*WORK INSTRUCTION*. Report the tally of lines featuring the word "kömür" in the entries below, without anything else.

+ + + + + + +

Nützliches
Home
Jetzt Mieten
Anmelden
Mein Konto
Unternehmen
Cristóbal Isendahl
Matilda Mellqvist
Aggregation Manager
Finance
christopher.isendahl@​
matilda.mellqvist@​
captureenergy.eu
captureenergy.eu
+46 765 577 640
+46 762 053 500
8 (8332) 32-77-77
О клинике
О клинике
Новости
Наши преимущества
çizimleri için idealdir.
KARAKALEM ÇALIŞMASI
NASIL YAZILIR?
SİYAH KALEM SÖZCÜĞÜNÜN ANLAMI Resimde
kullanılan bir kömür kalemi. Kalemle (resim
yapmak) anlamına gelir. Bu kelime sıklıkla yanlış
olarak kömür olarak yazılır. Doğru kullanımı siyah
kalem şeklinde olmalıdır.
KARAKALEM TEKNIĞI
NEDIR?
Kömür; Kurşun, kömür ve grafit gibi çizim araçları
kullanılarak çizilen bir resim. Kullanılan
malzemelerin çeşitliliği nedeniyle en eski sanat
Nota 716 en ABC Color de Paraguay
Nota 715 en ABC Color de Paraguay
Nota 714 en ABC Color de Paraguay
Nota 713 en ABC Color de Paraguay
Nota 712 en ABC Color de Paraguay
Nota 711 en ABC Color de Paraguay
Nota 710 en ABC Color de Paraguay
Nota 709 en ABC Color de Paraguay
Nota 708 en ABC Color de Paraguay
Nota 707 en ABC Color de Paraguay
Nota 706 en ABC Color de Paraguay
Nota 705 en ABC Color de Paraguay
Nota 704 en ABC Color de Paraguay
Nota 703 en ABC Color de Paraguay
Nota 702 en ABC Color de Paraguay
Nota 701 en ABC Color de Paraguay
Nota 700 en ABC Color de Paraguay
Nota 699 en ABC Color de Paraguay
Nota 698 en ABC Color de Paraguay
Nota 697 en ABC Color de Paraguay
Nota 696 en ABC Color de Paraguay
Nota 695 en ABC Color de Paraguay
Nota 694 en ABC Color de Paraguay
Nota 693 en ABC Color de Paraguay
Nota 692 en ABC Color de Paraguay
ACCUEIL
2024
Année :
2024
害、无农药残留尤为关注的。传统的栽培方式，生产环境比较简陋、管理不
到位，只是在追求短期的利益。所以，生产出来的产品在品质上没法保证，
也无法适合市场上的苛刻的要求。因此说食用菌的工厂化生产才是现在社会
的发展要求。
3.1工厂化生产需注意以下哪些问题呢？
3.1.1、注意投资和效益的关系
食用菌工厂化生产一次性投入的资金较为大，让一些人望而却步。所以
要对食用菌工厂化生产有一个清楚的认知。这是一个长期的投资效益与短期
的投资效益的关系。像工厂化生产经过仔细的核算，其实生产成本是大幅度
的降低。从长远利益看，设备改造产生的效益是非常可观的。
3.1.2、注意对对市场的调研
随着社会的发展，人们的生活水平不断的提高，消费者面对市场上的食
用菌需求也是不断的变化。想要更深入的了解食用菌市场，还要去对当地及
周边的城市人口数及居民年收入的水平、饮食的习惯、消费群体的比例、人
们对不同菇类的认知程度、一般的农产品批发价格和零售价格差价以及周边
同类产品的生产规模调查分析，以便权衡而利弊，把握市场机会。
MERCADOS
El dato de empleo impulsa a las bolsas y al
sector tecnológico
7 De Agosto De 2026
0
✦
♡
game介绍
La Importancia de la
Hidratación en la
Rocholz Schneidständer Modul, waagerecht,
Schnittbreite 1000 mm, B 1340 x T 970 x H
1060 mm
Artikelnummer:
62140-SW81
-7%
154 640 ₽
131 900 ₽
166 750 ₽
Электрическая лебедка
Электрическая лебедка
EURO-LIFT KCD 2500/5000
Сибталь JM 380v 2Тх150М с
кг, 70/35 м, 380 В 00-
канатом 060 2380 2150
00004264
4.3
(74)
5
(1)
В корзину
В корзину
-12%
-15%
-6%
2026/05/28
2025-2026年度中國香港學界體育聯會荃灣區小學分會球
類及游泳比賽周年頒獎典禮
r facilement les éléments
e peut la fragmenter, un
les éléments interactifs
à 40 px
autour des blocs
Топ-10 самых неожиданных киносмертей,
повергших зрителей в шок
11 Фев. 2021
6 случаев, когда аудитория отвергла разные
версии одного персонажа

+ + + + + + +

*PROBLEM SOLUTION*. 3